コンクリート廃棄時の具体的なリスク

コンクリート構造物の改修や解体時、廃棄コンクリートはリサイクルされることが増えています。環境負荷を減らすため、適切な処理が求められます。

雨水排水口への投棄

コンクリートの残渣を雨水排水口に流すと、魚類のエラが詰まり窒息死を招く恐れがあります。排水口から約15メートル離れた洗浄エリアや仮設のライニングされた坑を設け、そこでコンクリートを洗い流し、固まったら砕いてリサイクル業者へ持ち込みましょう。

現場でのコンクリート粉砕

可能であれば、搬送せずに現場で粉砕することが望ましいです。ポータブル粉砕機は輸送に伴う汚染を削減し、1時間に150~600トンの処理が可能です。ただし、粉砕時に発生する粉塵に含まれる鉛や有害物質が大気中に拡散しないよう、防塵対策が必要です。

鉛塗料汚染

塗装されたコンクリートは、鉛含有塗料が残留している可能性があります。鉛は土壌や地下水に浸出し、環境リスクを高めます。

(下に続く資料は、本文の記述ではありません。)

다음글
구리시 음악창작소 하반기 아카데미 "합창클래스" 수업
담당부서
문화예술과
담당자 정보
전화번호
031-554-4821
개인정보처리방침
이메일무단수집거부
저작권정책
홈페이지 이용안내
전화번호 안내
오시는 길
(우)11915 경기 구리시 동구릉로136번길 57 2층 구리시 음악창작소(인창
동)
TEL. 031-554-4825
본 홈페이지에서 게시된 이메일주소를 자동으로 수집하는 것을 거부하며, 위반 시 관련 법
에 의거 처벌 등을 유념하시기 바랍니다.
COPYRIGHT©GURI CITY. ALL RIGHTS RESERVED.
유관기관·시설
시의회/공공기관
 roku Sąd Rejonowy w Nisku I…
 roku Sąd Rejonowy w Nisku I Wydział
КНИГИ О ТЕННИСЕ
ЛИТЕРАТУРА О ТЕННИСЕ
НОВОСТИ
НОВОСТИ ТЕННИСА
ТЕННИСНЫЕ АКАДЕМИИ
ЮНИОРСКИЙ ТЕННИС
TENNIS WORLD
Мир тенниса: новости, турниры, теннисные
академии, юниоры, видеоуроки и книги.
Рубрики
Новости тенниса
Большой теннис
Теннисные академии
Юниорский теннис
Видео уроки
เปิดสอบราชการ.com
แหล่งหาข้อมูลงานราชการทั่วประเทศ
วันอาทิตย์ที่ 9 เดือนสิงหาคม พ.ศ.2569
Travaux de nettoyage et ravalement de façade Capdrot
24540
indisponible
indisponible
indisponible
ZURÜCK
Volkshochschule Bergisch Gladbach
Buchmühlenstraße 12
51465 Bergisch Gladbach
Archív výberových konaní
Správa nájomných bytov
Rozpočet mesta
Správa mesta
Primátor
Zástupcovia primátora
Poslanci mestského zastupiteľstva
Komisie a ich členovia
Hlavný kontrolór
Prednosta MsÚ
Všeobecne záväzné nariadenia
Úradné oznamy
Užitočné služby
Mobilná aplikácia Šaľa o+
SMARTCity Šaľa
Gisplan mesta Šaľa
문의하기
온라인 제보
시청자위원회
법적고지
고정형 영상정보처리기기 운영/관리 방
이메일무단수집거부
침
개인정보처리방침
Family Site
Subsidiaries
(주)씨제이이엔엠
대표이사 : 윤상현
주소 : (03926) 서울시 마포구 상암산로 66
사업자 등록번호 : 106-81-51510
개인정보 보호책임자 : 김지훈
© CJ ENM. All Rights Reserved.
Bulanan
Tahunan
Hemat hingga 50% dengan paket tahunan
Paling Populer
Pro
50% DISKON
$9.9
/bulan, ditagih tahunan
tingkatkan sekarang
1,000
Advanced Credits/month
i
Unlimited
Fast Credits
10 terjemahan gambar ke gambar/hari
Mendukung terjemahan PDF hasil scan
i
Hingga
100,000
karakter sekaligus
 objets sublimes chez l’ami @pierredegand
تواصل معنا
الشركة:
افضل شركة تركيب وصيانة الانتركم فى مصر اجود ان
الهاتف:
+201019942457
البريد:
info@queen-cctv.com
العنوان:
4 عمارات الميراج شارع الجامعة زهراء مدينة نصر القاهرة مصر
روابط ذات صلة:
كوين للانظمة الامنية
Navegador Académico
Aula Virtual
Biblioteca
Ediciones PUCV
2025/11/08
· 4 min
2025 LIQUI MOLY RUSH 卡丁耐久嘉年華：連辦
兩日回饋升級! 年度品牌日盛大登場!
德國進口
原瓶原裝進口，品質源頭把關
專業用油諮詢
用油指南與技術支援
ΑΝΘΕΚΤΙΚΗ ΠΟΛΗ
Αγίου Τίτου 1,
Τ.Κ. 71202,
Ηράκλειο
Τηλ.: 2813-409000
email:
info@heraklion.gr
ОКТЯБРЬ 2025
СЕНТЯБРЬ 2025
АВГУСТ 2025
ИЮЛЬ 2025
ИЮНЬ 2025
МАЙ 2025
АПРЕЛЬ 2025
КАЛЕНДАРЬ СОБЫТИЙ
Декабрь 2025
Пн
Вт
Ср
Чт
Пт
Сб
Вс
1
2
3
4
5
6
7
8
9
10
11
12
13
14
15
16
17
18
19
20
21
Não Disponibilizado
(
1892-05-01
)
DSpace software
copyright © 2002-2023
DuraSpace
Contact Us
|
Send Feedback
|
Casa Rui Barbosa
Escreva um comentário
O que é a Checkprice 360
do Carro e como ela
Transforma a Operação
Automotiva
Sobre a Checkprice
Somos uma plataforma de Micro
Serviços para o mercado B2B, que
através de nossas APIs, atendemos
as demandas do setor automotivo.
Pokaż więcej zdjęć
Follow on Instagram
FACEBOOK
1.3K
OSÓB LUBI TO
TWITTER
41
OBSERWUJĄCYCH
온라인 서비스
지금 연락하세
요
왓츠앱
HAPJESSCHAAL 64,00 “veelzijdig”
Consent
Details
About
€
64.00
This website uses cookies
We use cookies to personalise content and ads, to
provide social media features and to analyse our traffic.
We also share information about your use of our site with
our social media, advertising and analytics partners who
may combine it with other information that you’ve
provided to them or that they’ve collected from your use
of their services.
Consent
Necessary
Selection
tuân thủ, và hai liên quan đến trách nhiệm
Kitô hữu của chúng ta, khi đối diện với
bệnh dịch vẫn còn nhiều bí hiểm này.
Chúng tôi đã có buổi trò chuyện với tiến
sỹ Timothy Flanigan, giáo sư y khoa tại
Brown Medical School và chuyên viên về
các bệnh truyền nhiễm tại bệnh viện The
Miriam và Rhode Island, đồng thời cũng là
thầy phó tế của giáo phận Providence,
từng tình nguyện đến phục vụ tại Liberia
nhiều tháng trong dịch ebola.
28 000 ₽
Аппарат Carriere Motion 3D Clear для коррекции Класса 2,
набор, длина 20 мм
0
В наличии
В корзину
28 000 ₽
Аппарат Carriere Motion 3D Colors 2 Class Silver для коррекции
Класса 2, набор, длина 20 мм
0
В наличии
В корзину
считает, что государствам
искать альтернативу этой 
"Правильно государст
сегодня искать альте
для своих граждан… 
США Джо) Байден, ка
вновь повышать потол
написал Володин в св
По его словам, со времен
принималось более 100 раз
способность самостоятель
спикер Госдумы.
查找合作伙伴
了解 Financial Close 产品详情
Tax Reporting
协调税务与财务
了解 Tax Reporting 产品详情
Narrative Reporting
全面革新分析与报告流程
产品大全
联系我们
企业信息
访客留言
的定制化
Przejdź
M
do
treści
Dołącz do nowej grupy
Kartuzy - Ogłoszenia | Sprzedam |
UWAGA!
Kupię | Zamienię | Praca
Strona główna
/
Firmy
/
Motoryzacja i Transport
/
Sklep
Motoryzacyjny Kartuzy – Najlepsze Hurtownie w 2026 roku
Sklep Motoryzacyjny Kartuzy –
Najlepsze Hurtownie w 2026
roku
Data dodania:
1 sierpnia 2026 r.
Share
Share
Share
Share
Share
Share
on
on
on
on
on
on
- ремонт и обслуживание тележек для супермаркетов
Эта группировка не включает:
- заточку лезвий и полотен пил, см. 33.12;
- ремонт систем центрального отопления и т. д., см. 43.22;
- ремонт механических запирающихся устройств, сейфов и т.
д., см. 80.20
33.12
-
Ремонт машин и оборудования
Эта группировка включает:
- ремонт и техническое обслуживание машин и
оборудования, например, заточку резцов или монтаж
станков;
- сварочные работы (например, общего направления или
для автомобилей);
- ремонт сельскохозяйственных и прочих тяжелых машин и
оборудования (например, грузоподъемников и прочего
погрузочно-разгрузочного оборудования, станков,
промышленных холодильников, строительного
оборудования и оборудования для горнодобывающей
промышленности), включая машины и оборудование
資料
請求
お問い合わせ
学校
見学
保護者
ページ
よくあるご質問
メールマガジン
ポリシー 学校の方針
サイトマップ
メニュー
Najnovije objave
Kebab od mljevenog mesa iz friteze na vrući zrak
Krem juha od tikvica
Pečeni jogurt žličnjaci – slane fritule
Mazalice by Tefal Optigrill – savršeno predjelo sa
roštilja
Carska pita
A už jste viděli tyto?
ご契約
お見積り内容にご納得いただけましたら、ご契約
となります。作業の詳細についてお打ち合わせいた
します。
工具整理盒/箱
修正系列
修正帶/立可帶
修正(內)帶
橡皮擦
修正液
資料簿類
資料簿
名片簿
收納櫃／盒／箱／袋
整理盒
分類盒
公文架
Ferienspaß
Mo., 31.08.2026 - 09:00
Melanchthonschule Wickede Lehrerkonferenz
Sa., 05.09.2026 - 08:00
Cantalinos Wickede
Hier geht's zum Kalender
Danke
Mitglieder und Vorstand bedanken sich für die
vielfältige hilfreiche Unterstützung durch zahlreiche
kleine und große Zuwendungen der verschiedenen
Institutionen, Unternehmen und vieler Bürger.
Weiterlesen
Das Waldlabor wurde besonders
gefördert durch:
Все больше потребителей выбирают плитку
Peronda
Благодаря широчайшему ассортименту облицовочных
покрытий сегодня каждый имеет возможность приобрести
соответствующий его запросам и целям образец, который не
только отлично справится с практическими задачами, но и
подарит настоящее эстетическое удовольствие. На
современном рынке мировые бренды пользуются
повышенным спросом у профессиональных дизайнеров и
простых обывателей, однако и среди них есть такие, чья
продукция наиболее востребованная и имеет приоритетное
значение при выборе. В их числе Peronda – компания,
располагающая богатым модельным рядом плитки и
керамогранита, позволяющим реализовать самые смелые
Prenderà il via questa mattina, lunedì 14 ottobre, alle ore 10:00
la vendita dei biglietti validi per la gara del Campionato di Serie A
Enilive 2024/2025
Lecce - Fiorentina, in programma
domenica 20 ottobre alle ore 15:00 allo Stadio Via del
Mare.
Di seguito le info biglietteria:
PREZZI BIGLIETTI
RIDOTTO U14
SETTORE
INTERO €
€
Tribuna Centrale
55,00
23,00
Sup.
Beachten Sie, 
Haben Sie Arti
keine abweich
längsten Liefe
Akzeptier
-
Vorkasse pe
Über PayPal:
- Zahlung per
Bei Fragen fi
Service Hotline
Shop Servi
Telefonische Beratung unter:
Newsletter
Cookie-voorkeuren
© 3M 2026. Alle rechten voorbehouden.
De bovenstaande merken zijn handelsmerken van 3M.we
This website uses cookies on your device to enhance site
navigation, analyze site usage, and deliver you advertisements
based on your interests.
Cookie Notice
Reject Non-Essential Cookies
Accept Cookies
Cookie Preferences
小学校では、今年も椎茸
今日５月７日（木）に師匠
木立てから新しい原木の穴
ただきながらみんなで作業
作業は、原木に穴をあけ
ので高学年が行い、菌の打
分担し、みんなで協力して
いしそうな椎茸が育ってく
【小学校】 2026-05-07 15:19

現場で鉛検査キットを使用し、基準値を超える場合は専用の処分場へ搬送してください。

アルカリシリカ反応

再利用するコンクリート骨材に含まれる塩化物やアルカリは、特に寒冷地での除氷剤使用により増加します。これらが原因でアルカリシリカ反応が起き、コンクリートの膨張・割れを引き起こす恐れがあります。リサイクル前に塩分・アルカリ含有量を測定し、適切な対策を講じましょう。